The U.S. economy has “largely recovered” from the financial crisis, and the unemployment rate is down to 5%, admits economist Barry Bosworth of the Brookings Institute. Yet median household income is stuck at “well-below pre-recession levels,” he points out in a recent opinion piece, with more than half of Americans saying they continue to fall behind financially.
According to Bosworth, the sentiment of many middle-class and other Americans is supported by research he published this month. “A more detailed examination of the data suggests that the reported economic recovery has been in part an illusion, because it reflects a contraction of aggregate supply rather than a strong expansion of demand,” he explained an opinion piece.
Labor, Productivity Woes
The conundrum is tied to a continuing decline in the labor force participation rate and very modest gains in productivity, Bosworth finds, after comparing actual GDP with estimates of potential GDP. As the “sluggish recovery dragged on,” he points out, the Congressional Budget Office trimmed its estimates of potential GDP growth to the 2014 projections.
Weak GDP growth needs to be viewed critically in relationship to expected and real GDP growth since 2007, Bosworth argues. Furthermore, what’s viewed as the current reported recovery “is due to the sharply lower current estimate of potential,” the economist says.

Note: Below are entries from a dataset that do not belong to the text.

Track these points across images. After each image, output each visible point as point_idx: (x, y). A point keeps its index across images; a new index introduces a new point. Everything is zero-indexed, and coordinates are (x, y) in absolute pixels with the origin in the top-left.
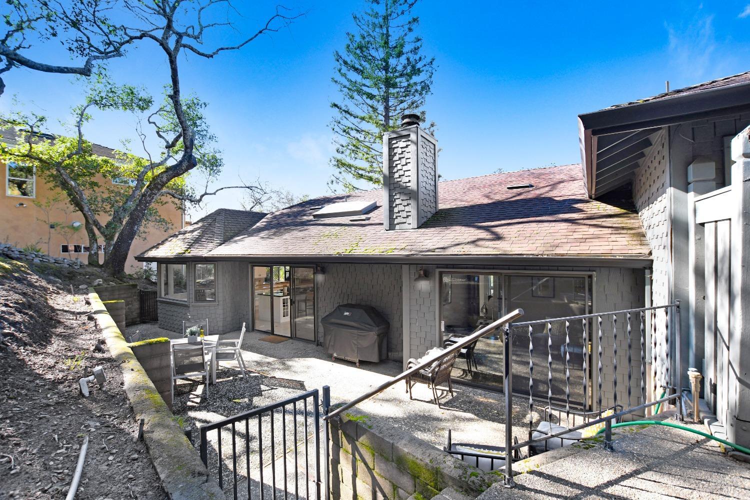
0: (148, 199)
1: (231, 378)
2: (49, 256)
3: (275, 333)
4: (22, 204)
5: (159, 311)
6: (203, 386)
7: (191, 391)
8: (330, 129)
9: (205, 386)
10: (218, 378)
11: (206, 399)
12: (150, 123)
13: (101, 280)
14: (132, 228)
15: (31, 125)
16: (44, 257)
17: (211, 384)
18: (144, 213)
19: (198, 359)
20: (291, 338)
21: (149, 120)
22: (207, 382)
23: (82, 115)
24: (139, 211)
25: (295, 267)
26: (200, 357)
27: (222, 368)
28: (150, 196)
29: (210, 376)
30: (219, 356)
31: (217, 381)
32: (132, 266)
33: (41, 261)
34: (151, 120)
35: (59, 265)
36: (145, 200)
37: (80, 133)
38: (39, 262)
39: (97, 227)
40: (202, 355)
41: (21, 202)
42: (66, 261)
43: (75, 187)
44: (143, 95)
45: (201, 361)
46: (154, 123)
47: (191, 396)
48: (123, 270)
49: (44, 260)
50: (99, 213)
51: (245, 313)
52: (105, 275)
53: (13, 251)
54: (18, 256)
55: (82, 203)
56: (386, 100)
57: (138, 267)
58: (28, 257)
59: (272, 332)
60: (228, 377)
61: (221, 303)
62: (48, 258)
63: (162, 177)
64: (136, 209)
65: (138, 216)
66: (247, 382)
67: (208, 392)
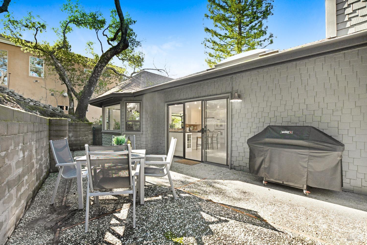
0: (99, 69)
1: (160, 197)
2: (40, 102)
3: (186, 158)
4: (37, 81)
5: (103, 140)
6: (129, 204)
7: (114, 211)
8: (203, 45)
9: (132, 205)
10: (146, 195)
11: (132, 228)
12: (104, 35)
13: (70, 119)
14: (90, 89)
15: (37, 28)
16: (36, 102)
17: (138, 203)
18: (97, 79)
19: (124, 174)
20: (202, 162)
21: (103, 33)
22: (134, 200)
23: (66, 27)
24: (94, 77)
25: (207, 100)
26: (127, 172)
27: (149, 184)
28: (100, 67)
29: (137, 192)
30: (148, 171)
31: (146, 199)
32: (93, 118)
33: (34, 104)
34: (105, 34)
35: (47, 109)
36: (98, 70)
37: (64, 36)
38: (33, 105)
39: (73, 92)
40: (128, 169)
41: (37, 80)
42: (51, 107)
43: (61, 67)
44: (100, 18)
45: (127, 176)
46: (106, 36)
47: (113, 221)
48: (85, 116)
49: (36, 104)
50: (75, 86)
51: (161, 142)
52: (74, 118)
53: (15, 95)
54: (19, 98)
55: (65, 77)
56: (240, 24)
57: (96, 118)
58: (25, 101)
59: (184, 157)
60: (157, 195)
61: (144, 133)
62: (39, 103)
63: (108, 54)
64: (92, 76)
65: (94, 81)
66: (181, 205)
67: (135, 216)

In other words, the bar is being lowered for GDP growth, so the economy: (1) appears to be performing better than is actually the case; and (2) is not producing the strength needed to boost median household income.
“Even the revised estimate of potential GDP appears too high, and the CBO is likely to lower it further in the next budget cycle,” Bosworth said.
Though the gap between actual and potential GDP is still reported at 4%, the unemployment rate is below the rate the CBO associates with full employment. While these two figures do not have to be “in complete agreement,” the difference between these two figures “seems unduly large” today, he argues.
The continuing decline in labor force participation rate has surprised economists, according to the Brookings fellow.
Initially, the drop in the participation rate was linked to shifts like the retirement of Baby Boomers and the impact of discouraged workers leaving the labor force. Many assumed that the discouraged workers would come back to the job market after the economy picked up.
While these shifts are ongoing, Bosworth says “the surprise lies with the growing magnitude of the perceived discouraged worker component.” Who is staying out? Women in the 25-34 age group, whose participation rate has drifted back to where it was in the early-‘90s. Meanwhile, the male rate continues to drop.
At the same time, the pattern of rising participation rates among workers 55 and over has stalled. “The reasons for these changes are not fully understood, but they appear to be more than cyclical,” explained the economist.
The significance of supply-side concerns, which economists generally define as lower capital investment and lower production levels, are demonstrated in the slowing pace of productivity growth, the Brookings analyst says.
“There is growing evidence of a break in productivity performance around 2005, marking the end to the information and computing technologies boom of the late 1990s, and a return to the modest gains that dominated in the interval of 1972-95,” Bosworth explained. “Since 2005, labor productivity has improved at less than half the rate of the prior decade (1.3% vs. 2.9%).”
Just how weak has overall economic productivity growth been? It’s averaged less than 0.5% annually over the past five years, he says, in conjunction with changes in the technology, retail and other sectors that have had a negative impact on workers and hence median income.
“To the extent that productivity growth has been dominated by innovations in information and computing technologies, a slowdown seems inevitable as much of the industry has moved outside of the United States (Apple Inc., the largest IT company, has no U.S. production facilities), and in the retailing sector with the shift to large box stores, which were a source of major productivity gain, and now seems complete,” Bosworth stated.
The cycle seems poised to continue, unfortunately, he says, as these patterns become more engrained in the economy.
“With a declining proportion of Americans in the workforce and near stagnate levels of productivity, there is little room for gains in real incomes,” concluded the Brookings expert. We do not know if these trends will continue in the future, but there are no signs of a near-term turnaround.”